▶ What you need to do: Copy every line of the listing below exactly as it appears, leaving out the pictures.

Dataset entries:
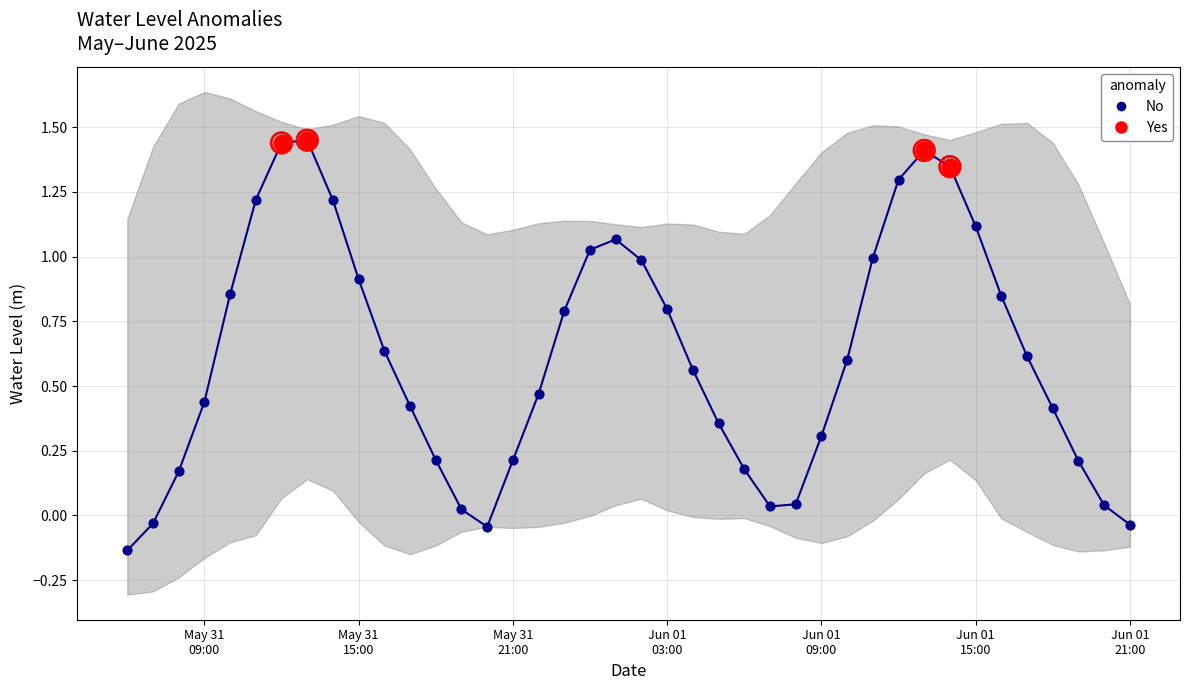

What is the change in value from 2025-05-31 15:00:00 to 2025-06-01 07:00:00?

-0.9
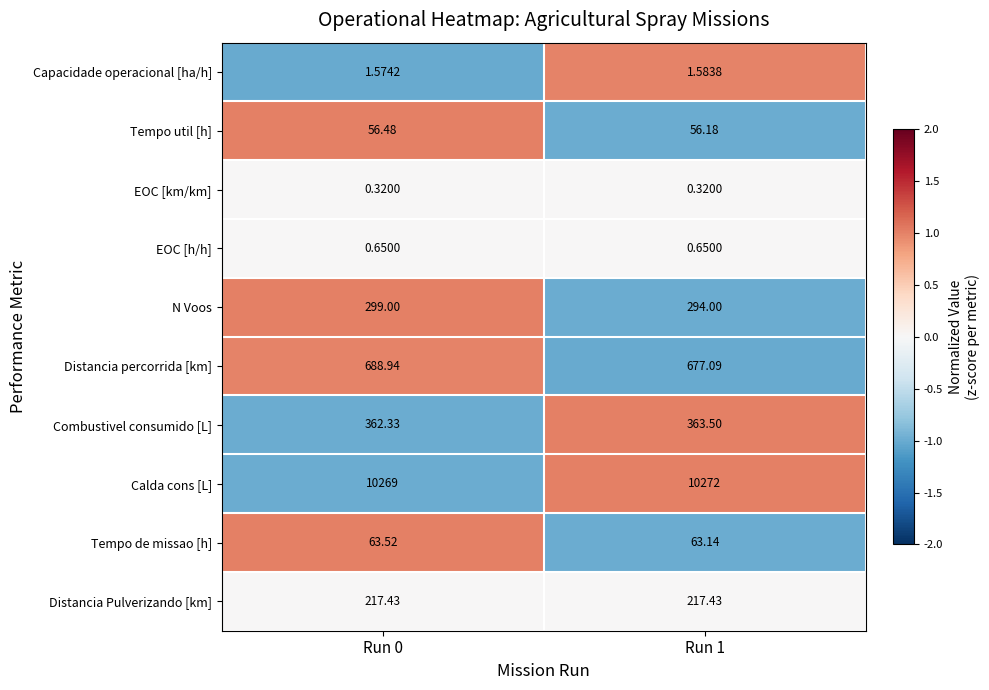

At Run 1, list the series in order from smallest to largest.

EOC [km/km], EOC [h/h], Capacidade operacional [ha/h], Tempo util [h], Tempo de missao [h], Distancia Pulverizando [km], N Voos, Combustivel consumido [L], Distancia percorrida [km], Calda cons [L]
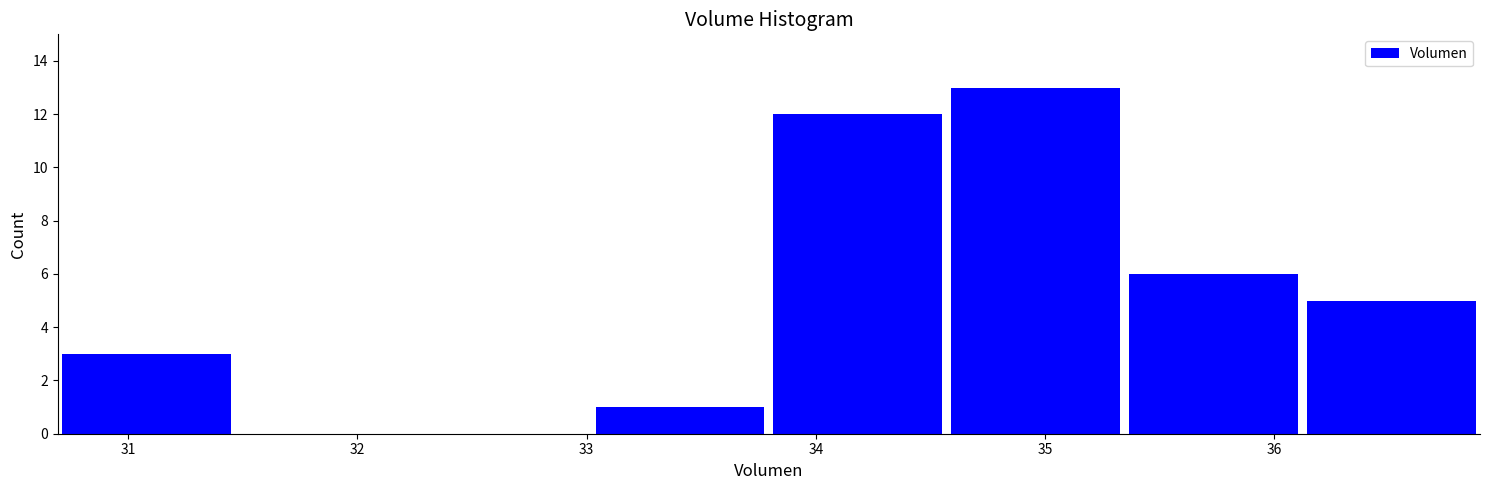

What is the height of the bar covering 34.6 to 35.3 on the x-axis? Neither the bar edges nor the heights are printed on the chart, so give them approximately, as read against the axes.

13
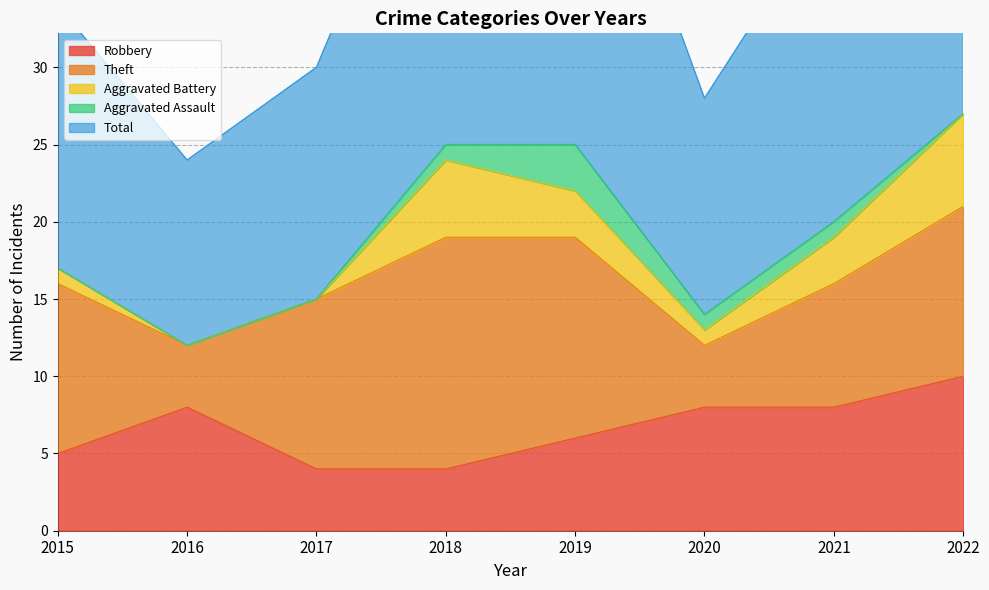

Is it true that Total equals 36 at 2019?

False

▶ Task solution:
What is the change in value from 2025-05-31 15:00:00 to 2025-06-01 07:00:00?

-0.9

At Run 1, list the series in order from smallest to largest.

EOC [km/km], EOC [h/h], Capacidade operacional [ha/h], Tempo util [h], Tempo de missao [h], Distancia Pulverizando [km], N Voos, Combustivel consumido [L], Distancia percorrida [km], Calda cons [L]

What is the height of the bar covering 34.6 to 35.3 on the x-axis? Neither the bar edges nor the heights are printed on the chart, so give them approximately, as read against the axes.

13

Is it true that Total equals 36 at 2019?

False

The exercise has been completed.